Capital News Service

of the Michigan State University School of Journalism

Faster alerts backed for missing seniors

By MATT WALTERS
Capital News Service

LANSING – A new Senate proposal could help bring missing seniors home more quickly.

The bill would require law enforcement agencies to issue a public alert when a person 60 or older is reported missing and is believed to be incapable of returning home on his or her own.

Similar legislation is already in place in 27 states, including Indiana and Illinois.

The motivation behind the bill is to improve the safety of seniors throughout the state, said Katie Carey, press secretary for Sen. Gretchen Whitmer, D-East Lansing, the main sponsor.

“This legislation would make sure immediate action is taken when a senior goes missing,” Carey said, adding that it would expedite the process of creating a missing person report in a way similar to Amber Alerts for missing children.

“It would create an alert that would be immediately given to television and radio stations in the event of a missing senior.  This would help the community act more quickly to bring that person home safely,” Carey said.

She said the bill was drafted after legislators heard the story of Estelle Mozelle Pierce, who died after wandering away from her Southwest Detroit home in 2005.

Jennie Stinson, of Ann Arbor, has advocated “Silver Alert” legislation since her father, Norris Lee, died last September.

On Sept. 3, the 85-year-old Lee went missing after his wife dropped him off at the Birmingham Community Center.  His body was found two weeks later in a wooded area not far from the center, where he was last seen.

Stinson said the medical examiner believed he died the evening of his disappearance or early the next morning.

According to Stinson, her father had been diagnosed with Alzheimer’s disease in 2009.

“That day was like every other Friday since he had been diagnosed,” Stinson said.

She said that at the time, her father showed few signs of the disease, which made his disappearance impossible to predict.

“He was still in the early stages of Alzheimer’s, as far as we or his doctor could tell. He could even name the current Detroit Tigers’ line-up.  The only thing he really had trouble with was time and day,” Stinson said.

Stinson said that her mother contacted Birmingham police after she went to pick him up and couldn’t find him.  By that time, Lee hadn’t been seen for two hours.

Stinson said that because of the two-hour time gap, a Silver Alert may not have saved her father’s life but said it would have helped in the search effort.

“We needed to talk to everyone we could but it was impossible to find everyone who may have seen him.  Someone must have seen him but we had no way to get the word out for people to be aware of his disappearance,” Stinson said.
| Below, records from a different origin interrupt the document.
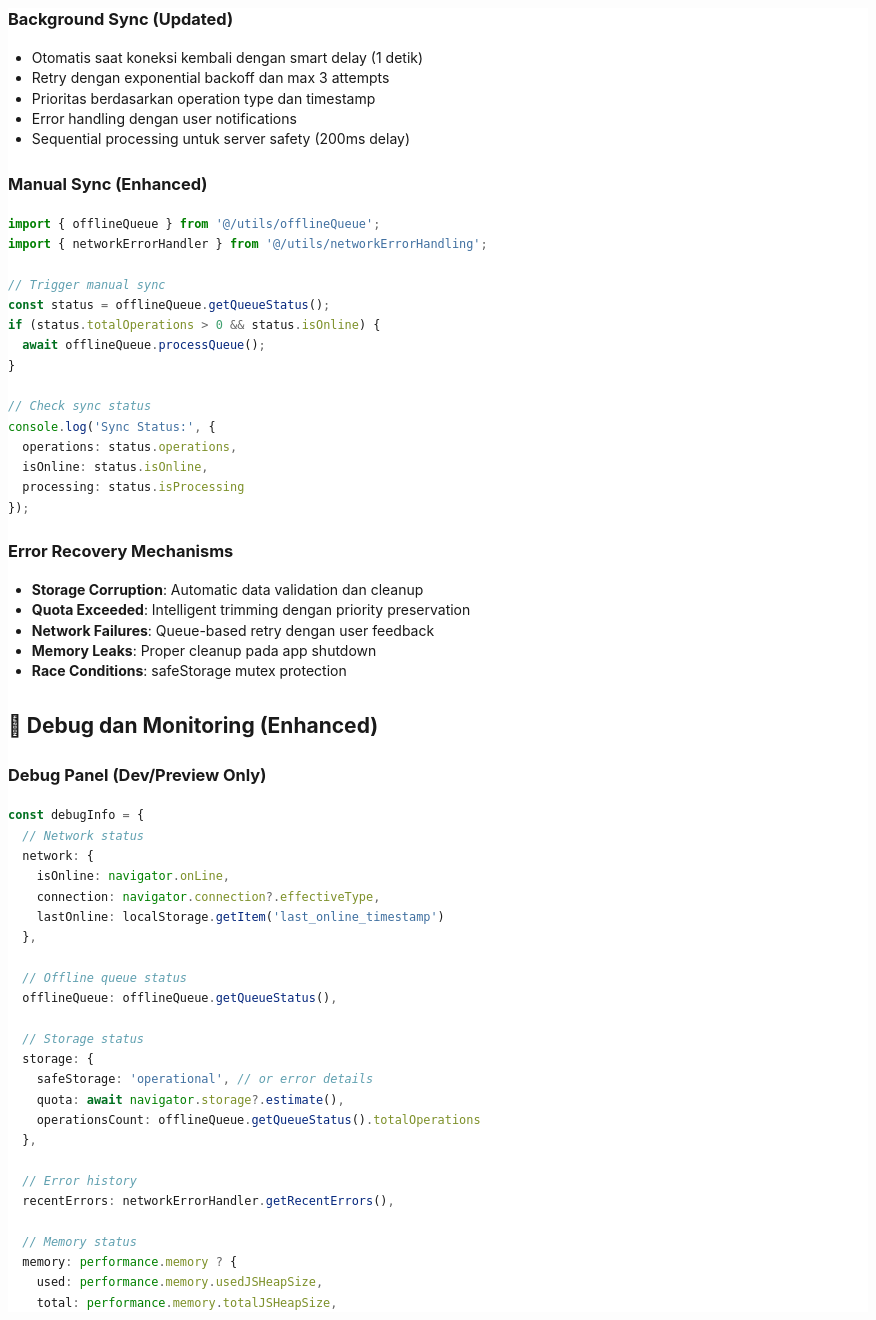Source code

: ### Background Sync (Updated)
- Otomatis saat koneksi kembali dengan smart delay (1 detik)
- Retry dengan exponential backoff dan max 3 attempts
- Prioritas berdasarkan operation type dan timestamp
- Error handling dengan user notifications
- Sequential processing untuk server safety (200ms delay)

### Manual Sync (Enhanced)
```typescript
import { offlineQueue } from '@/utils/offlineQueue';
import { networkErrorHandler } from '@/utils/networkErrorHandling';

// Trigger manual sync
const status = offlineQueue.getQueueStatus();
if (status.totalOperations > 0 && status.isOnline) {
  await offlineQueue.processQueue();
}

// Check sync status
console.log('Sync Status:', {
  operations: status.operations,
  isOnline: status.isOnline,
  processing: status.isProcessing
});
```

### Error Recovery Mechanisms
- **Storage Corruption**: Automatic data validation dan cleanup
- **Quota Exceeded**: Intelligent trimming dengan priority preservation
- **Network Failures**: Queue-based retry dengan user feedback
- **Memory Leaks**: Proper cleanup pada app shutdown
- **Race Conditions**: safeStorage mutex protection

## 🐛 Debug dan Monitoring (Enhanced)

### Debug Panel (Dev/Preview Only)
```typescript
const debugInfo = {
  // Network status
  network: {
    isOnline: navigator.onLine,
    connection: navigator.connection?.effectiveType,
    lastOnline: localStorage.getItem('last_online_timestamp')
  },
  
  // Offline queue status
  offlineQueue: offlineQueue.getQueueStatus(),
  
  // Storage status
  storage: {
    safeStorage: 'operational', // or error details
    quota: await navigator.storage?.estimate(),
    operationsCount: offlineQueue.getQueueStatus().totalOperations
  },
  
  // Error history
  recentErrors: networkErrorHandler.getRecentErrors(),
  
  // Memory status
  memory: performance.memory ? {
    used: performance.memory.usedJSHeapSize,
    total: performance.memory.totalJSHeapSize,
```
She said a Silver Alert may have also allowed her father’s body to be found sooner and avoided the need to search as far away as Detroit.

“A Silver Alert may not have been useful in finding my father alive but maybe someone would have seen him by the river sooner than two weeks later,” Stinson said.

She said that she supports the proposed bill because it could help other families avoid a similar tragedy.

“To have a positive outcome, the whole community needs to be on the lookout for a missing person, not just the person’s family and police.  If this helps just one family not go through what we did, it’ll be worth it,” Stinson said.

Carrie Collins-Fadell, public policy director for the Alzheimer’s Association of Greater Michigan in Southfield, said the Silver Alerts would help keep seniors safe, particularly those with Alzheimer’s or dementia.

According to Collins-Fadell, six out of every 10 people with dementia will wander away, sometimes with fatal consequences.

“This is a large amount of people, considering there are more than 230,000 individuals in Michigan who suffer from the disease,” Collins-Fadell said.

Collins-Fadell said that because Alzheimer’s affects only the mind, it can be difficult to tell if someone who has the disease needs help.

“The individual can look healthy as they are wandering on foot or in a car.  People who come in contact with them might not even know they need help,” Collins-Fadell said.

She said that the proposed legislation would be beneficial to family caregivers who live with Alzheimer’s patients at their home, many of whom are unpaid.

“These caregivers represent a huge cost savings to the state Medicaid system.  This legislation is one way to help them and make their jobs easier,” Collins-Fadell said.

The bill is pending in the Senate Judiciary Committee.  Its co-sponsors are Sens. Tupac Hunter, D-Detroit; Steven Bieda, D-Warren; Tonya Schuitmaker, R-Lawton; John Gleason, D-Flushing; Glenn Anderson, D-Westland; Rebekah Warren, D-Ann Arbor; Virgil Smith, D-Detroit; and Morris Hood III, D-Detroit.

A similar bill is pending in the House Family, Children and Seniors Committee.  Its sponsors include Reps. Mark Meadows, D-East Lansing; Joan Bauer, D-Lansing; Lesia Liss, D-Warren; Jeff Irwin, D-Ann Arbor; Marcia Hovey-Wright, D-Muskegon; and Jim Townsend, D-Royal Oak.

© 2011, Capital News Service, Michigan State University School of Journalism. Not to be reproduced without permission.